The Matrix is a retelling of the story of Socrates seen in Neo's and Socrates' questions and missions, the oracle in each story, the allegory of the cave, and the ideas of knowledge and reality.

Neo and Socrates missions are extremely similar. Both needed to get people to notice the world and see what was untrue. Neo had to tell the world of their enslavement to machines while Socrates also had to get people to see the truth, more specifically to wake them up. Both have questions asking for truth and reality. Neo asks what the Matrix is while Socrates asks what the good life is. And because they both want to wake others up to ask questions they were both accused of breaking laws: Socrates for corrupting the youth and Neo for committing “cyber crime[s].”

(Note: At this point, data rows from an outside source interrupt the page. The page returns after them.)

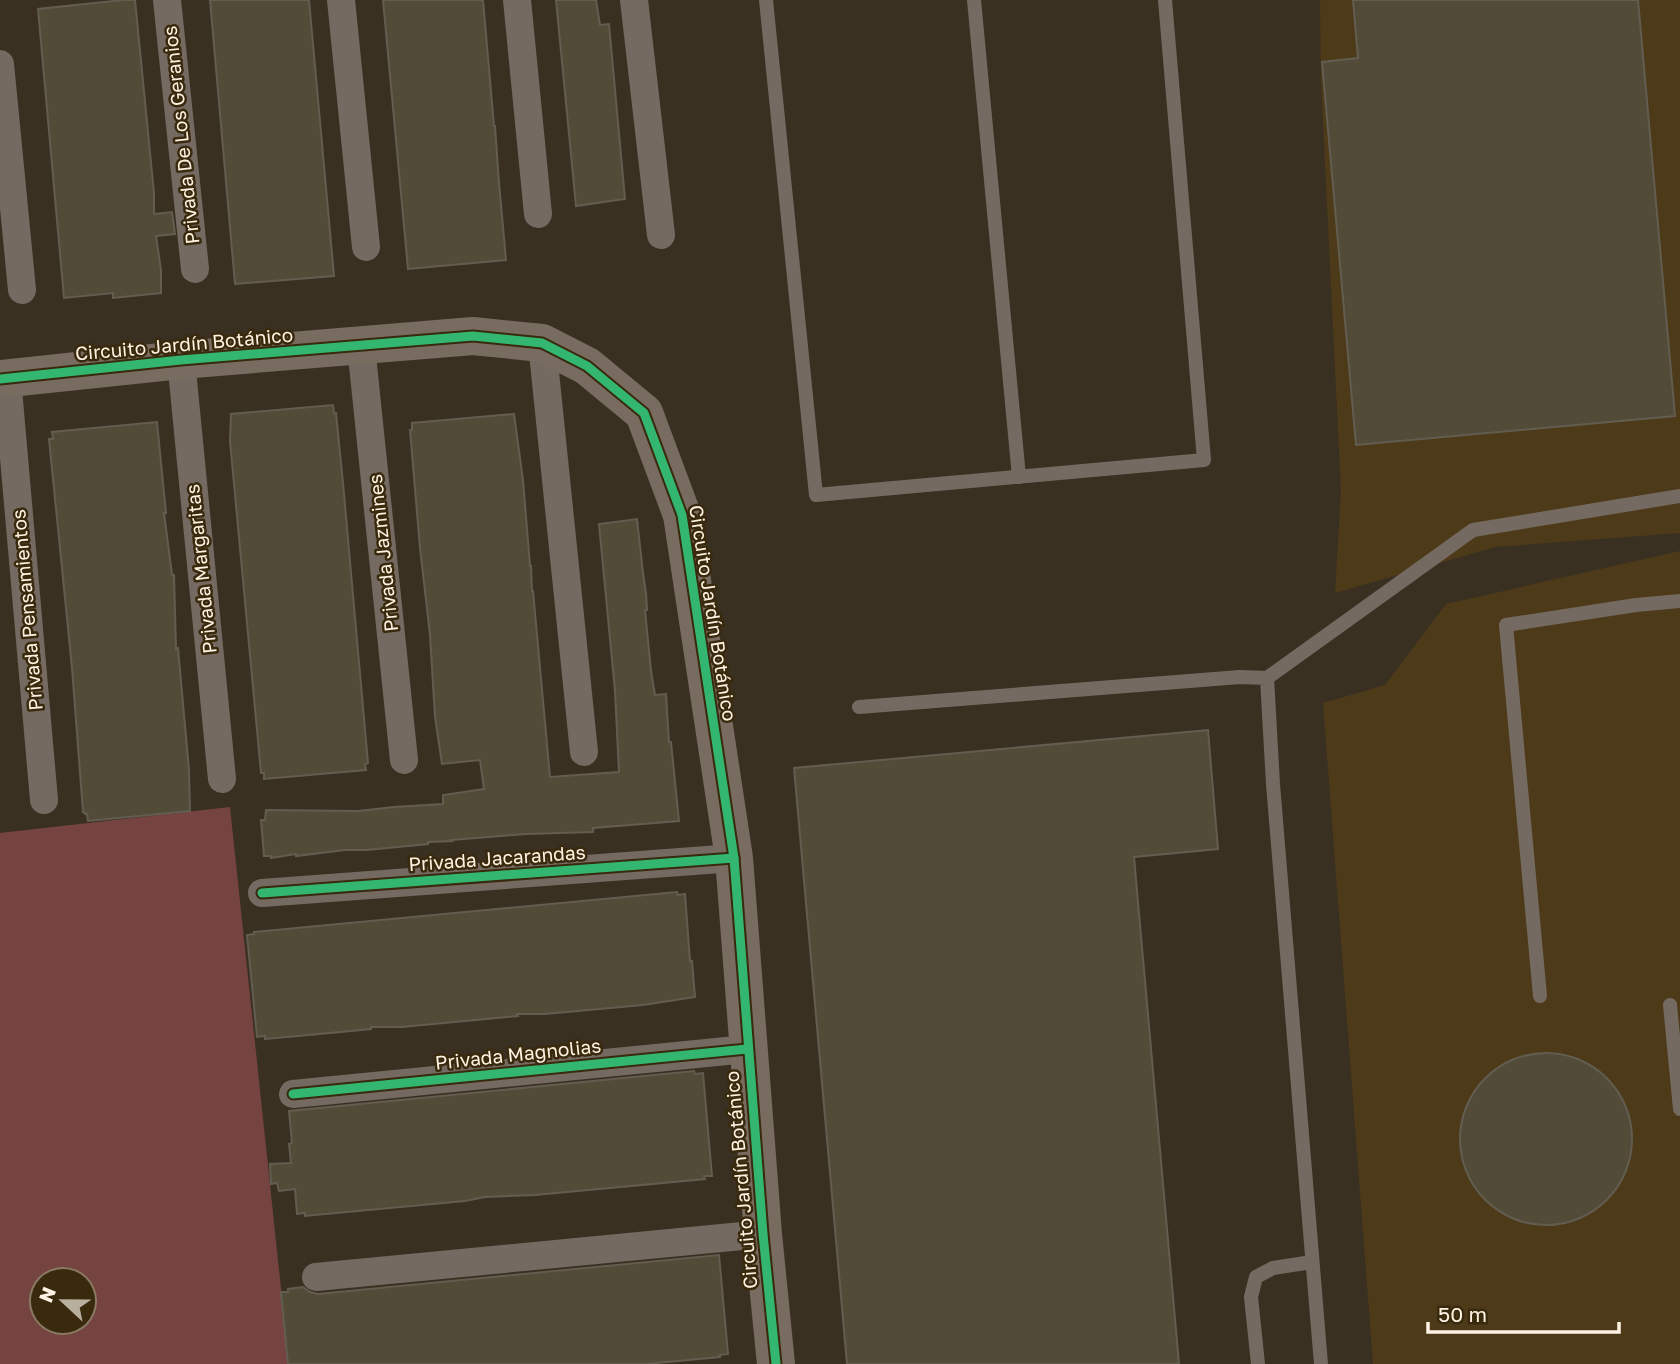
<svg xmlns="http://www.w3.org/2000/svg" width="1680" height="1364" font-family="'Golos Text',sans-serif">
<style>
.built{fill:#4d3a19}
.green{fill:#764440;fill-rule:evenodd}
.building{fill:#514b38;stroke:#625d50;stroke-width:2}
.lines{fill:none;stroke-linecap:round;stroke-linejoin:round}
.lane{stroke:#756a62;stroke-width:14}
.street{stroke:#756a62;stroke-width:28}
.secondary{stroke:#786c61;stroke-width:38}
.cycleway-casing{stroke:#39290d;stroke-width:13}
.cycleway{stroke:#33b770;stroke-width:9}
.labels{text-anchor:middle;stroke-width:5;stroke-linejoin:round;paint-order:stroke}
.street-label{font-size:19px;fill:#fef3e3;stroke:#39290d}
</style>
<rect width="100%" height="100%" fill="#3a3022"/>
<g class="built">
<polygon points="1320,0 1680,0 1680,533 1495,547 1335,593 1341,491 1321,82"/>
<polygon points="1680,551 1680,1364 1373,1364 1323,703 1385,685 1446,604"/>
</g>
<path class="green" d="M230 807 289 1364H0V833ZM42 1280H84V1322H42Z"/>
<g class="building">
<polygon points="123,0 135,0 154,193 154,214 172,212 175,234 156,236 161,270 161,293 113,298 113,293 64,298 38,9"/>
<polygon points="210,0 309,0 334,276 235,284"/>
<polygon points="383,0 483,0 494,126 495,126 499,183 506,260 408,269"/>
<polygon points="556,0 596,0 600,25 609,24 625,199 576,206"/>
<polygon points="1353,0 1638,0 1675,416 1356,445 1322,62 1358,58"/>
<polygon points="333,405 334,413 336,413 343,483 368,763 365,764 366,770 264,779 264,773 261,773 230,441 231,414"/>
<polygon points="514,414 523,480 530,566 531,566 532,591 533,591 550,777 619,772 615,691 599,524 637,519 643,573 646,593 647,610 645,610 651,671 655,695 666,694 669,742 671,742 672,752 679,821 593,828 593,832 525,834 451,840 452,841 428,842 428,844 367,850 345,850 296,856 296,854 271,858 271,856 264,856 261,820 265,820 266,810 358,811 394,807 443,804 443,795 484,789 480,760 442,764 435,717 430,635 420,548 410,430 412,430 412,423"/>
<polygon points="157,422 166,513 164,513 172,575 174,575 176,649 178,648 189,770 190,811 88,821 87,814 85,814 84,812 83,812 72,668 49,439 53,439 52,432"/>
<polygon points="1208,730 1218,849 1134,857 1179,1364 847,1364 794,768"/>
<polygon points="677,892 678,895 685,894 690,961 692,961 695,997 643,1005 545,1014 517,1014 518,1016 402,1027 371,1027 371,1029 298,1036 265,1039 265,1036 257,1037 247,935 254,934 254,932"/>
<circle cx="1546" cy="1139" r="86"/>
<polygon points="694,1071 695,1074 703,1073 712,1176 704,1176 705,1179 535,1195 485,1197 465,1201 305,1216 305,1213 297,1214 295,1189 279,1191 277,1183 271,1184 270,1164 291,1163 289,1144 292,1143 289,1111"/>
<polygon points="719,1255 728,1354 720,1355 720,1357 646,1364 288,1364 281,1292 288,1292 288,1289 303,1287 310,1292 318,1294"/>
</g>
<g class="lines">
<g class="lane">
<polyline points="766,0 816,495 1204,460 1165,0"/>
<polyline points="974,0 1019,477"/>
<polyline points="1267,678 1473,530 1680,496"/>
<polyline points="859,707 1240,677 1267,678 1273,784 1321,1364"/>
<polyline points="1540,996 1506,625 1636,605 1680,601"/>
<polyline points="1670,1005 1680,1109"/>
<polyline points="1258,1364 1251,1297 1256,1277 1273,1268 1312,1262"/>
</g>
<g class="street">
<polyline points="167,0 195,269"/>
<polyline points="341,0 366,247"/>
<polyline points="517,0 538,214"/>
<polyline points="634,0 661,235"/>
<polyline points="0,64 22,290"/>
<polyline points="542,343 584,752"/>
<polyline points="361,346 404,760"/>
<polyline points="181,360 222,779"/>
<polyline points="7,378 44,800"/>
<polyline points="262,893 734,858"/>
<polyline points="293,1094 747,1049"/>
<polyline points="316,1277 763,1234"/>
</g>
<polyline class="secondary" points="0,379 181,360 473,336 542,343 587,366 644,413 682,515 734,858 763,1234 776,1364"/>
<g class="cycleway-casing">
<g id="cycleway">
<polyline points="0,379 181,360 473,336 542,343 587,366 644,413 682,515 734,858 763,1234 776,1364"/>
<polyline points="262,893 734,858"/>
<polyline points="293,1094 747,1049"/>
</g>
</g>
<use href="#cycleway" class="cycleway"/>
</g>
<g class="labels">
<g class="street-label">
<text transform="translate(181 135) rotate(-96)" y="7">Privada De Los Geranios</text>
<text transform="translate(184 344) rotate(-5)" y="7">Circuito Jardín Botánico</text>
<text transform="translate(383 553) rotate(-96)" y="7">Privada Jazmines</text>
<text transform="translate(201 569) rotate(-96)" y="7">Privada Margaritas</text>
<text transform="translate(27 610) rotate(-95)" y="7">Privada Pensamientos</text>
<text transform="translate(713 613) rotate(81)" y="7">Circuito Jardín Botánico</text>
<text transform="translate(497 858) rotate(-4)" y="7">Privada Jacarandas</text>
<text transform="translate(518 1054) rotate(-6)" y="7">Privada Magnolias</text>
<text transform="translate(741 1180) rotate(-95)" y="7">Circuito Jardín Botánico</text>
</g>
</g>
<g transform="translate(63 1301) rotate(292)"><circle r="33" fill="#39290d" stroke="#887a63" stroke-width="2"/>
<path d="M0-5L12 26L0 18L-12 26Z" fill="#b9af9f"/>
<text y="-10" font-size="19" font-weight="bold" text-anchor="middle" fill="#fef3e3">N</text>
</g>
<path d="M1428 1322v10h191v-10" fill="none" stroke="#fef3e3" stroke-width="3.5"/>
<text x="1438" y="1322" font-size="21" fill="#fef3e3" stroke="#39290d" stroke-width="5" paint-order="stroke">50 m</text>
</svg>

The oracles in each story are similar. Both don't like the idea that their life is fated, yet they find out that it isn't fate that the oracle is telling them but who they really are. Socrates finds that he is the smartest person in Athens just as the oracle of Delphi told him by searching himself and finding that because he realized his own absolute ignorance he was the wisest man it Athens. Similarly, by examining himself and finding who he is, Neo sees that he is the one just as the oracle told him. Both oracles tell the hero to “know thyself,” the true order and necessity, even more than listening to the oracle. Just as Socrates always said, “the unexamined life is not worth living.”

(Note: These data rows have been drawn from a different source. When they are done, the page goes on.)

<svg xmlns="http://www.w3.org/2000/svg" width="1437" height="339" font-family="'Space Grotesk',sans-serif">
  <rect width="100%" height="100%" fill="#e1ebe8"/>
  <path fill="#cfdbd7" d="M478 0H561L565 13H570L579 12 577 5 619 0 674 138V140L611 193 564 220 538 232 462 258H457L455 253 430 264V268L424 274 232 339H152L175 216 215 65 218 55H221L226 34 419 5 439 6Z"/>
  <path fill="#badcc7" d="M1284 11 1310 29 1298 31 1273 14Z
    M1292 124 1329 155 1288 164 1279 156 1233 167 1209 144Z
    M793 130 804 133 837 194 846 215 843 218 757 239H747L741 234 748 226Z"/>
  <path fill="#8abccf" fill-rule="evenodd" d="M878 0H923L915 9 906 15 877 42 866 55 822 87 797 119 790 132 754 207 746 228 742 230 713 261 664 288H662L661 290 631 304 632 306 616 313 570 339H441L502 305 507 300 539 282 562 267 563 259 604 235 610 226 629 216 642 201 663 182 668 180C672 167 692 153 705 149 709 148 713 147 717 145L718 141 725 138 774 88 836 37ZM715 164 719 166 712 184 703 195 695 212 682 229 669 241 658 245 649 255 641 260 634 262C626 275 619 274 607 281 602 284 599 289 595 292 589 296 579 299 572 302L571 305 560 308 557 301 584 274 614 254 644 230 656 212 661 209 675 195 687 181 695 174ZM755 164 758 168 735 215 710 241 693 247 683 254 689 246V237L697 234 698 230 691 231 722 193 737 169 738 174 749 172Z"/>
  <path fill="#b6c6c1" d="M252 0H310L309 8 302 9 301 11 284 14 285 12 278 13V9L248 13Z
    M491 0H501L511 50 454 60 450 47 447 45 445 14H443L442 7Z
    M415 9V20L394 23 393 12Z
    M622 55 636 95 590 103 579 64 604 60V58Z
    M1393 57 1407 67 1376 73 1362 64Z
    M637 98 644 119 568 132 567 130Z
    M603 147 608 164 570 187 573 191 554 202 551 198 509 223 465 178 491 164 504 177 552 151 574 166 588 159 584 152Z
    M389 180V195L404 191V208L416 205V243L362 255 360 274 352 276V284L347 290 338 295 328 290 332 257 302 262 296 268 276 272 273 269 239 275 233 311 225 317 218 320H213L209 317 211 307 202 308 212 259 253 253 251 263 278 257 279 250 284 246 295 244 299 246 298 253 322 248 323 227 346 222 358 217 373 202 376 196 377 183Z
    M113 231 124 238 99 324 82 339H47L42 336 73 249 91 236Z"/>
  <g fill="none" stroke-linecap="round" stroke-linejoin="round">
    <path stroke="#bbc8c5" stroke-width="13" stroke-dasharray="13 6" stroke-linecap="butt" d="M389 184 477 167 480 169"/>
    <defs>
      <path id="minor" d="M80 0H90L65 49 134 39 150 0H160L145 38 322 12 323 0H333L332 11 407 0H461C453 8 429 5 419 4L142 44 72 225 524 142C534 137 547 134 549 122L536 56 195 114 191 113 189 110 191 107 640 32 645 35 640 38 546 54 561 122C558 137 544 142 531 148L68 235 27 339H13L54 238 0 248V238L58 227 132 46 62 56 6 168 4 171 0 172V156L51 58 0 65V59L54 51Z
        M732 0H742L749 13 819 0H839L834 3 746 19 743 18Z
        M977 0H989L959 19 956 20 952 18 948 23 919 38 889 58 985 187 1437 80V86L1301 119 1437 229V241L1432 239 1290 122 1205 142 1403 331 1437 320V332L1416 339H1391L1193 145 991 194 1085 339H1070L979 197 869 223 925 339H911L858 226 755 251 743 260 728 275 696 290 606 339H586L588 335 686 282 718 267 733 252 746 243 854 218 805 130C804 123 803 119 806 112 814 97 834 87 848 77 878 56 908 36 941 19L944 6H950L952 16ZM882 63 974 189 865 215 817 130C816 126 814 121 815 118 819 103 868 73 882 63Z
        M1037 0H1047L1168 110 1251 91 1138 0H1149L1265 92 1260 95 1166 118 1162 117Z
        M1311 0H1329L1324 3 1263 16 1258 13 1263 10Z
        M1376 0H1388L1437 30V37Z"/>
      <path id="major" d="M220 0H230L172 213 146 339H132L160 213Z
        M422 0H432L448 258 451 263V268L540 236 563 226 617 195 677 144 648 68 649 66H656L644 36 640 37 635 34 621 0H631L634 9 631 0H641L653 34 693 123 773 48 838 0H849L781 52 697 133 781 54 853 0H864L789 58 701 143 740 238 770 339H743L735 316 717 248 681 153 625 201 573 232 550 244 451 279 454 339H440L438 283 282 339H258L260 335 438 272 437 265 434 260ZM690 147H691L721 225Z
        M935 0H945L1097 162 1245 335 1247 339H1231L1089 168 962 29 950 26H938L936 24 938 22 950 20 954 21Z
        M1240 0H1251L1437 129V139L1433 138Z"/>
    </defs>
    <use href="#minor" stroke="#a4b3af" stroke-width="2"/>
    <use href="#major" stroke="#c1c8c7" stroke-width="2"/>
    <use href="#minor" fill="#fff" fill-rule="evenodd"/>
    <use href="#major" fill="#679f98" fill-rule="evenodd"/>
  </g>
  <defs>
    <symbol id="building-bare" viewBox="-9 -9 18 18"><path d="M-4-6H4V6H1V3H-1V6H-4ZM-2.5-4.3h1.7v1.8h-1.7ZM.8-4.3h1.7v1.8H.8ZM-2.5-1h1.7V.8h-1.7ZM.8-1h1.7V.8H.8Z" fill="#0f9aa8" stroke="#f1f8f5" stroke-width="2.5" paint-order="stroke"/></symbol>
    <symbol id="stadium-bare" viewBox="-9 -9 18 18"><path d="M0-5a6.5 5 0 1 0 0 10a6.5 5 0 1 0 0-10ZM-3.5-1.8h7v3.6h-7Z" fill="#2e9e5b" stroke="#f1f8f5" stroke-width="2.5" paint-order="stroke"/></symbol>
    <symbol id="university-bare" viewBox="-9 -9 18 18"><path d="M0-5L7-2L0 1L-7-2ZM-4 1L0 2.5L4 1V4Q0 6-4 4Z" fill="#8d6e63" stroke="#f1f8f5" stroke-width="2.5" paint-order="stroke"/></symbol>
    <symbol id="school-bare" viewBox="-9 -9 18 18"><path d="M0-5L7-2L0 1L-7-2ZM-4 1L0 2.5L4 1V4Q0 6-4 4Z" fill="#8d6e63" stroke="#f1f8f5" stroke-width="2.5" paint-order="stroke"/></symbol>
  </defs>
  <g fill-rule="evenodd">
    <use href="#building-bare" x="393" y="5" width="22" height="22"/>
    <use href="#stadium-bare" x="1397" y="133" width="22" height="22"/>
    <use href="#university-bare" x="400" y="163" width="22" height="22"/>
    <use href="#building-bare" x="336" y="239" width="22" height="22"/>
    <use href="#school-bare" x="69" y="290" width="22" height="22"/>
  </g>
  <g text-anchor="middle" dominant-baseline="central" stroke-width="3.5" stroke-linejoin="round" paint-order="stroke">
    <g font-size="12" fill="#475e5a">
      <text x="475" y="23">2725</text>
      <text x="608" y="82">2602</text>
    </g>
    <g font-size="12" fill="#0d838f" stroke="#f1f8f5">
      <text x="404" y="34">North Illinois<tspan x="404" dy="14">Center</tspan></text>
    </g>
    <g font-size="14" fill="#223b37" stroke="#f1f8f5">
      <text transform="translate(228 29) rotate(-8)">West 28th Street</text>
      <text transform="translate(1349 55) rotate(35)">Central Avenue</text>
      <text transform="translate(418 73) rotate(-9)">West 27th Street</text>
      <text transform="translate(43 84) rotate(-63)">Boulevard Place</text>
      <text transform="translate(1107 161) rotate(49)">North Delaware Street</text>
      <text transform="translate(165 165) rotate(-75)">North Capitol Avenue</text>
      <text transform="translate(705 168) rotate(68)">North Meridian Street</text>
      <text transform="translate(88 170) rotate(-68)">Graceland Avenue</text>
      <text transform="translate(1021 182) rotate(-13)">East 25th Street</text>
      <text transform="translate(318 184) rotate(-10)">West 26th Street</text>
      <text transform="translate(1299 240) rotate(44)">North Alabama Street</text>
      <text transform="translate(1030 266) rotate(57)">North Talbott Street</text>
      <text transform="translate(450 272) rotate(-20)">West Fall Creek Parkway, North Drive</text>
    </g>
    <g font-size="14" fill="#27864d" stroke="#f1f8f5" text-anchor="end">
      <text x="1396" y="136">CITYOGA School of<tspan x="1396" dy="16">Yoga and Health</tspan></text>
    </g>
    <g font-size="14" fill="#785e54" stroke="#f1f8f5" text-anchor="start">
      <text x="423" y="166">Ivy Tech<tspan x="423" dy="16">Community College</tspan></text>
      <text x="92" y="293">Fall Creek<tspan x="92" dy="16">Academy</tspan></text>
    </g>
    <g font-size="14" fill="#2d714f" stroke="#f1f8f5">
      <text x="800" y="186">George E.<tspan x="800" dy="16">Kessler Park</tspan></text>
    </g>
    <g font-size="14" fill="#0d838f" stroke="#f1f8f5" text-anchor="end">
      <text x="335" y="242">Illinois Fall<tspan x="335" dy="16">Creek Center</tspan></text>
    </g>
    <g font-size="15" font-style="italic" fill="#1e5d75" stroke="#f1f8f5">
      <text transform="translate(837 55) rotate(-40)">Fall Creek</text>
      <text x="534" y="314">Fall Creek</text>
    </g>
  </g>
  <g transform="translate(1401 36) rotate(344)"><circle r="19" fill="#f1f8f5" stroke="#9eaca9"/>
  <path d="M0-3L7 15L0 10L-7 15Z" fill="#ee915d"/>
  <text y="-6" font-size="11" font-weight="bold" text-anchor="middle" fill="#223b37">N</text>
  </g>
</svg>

Both stories show an example of Plato's allegory of the cave. Socrates is pulled out of darkness and ignorance through questioning the importance of life. He forces himself to see reality as it is and then proceeds to help the others in Athens to see their ignorance. Similarly Neo is pulled out of the Matrix, an unreality where everyone sees untruth shown in their minds by machines. Morpheus pulls Neo out and forces him to gradually see the world as it is, with his own eyes. As a result of his new knowledge and training, Neo returns to the Matrix and attempts to help the rest of humanity just as Socrates did in Athens.

For Socrates and Neo, the world as ti appears is not reality. Socrates strove through reasoning to see life and reality as it was, without having to resort in shadows and the false images of the world around him. Neo also searches for reality, knowing that the Matrix is playing with him and making him sense unrealities. Neo finds that in the true reality the world doesn't exist, it is just made up from the Matrix. “There is no spoon.” Both try to find the truth and reality they know exists in the world.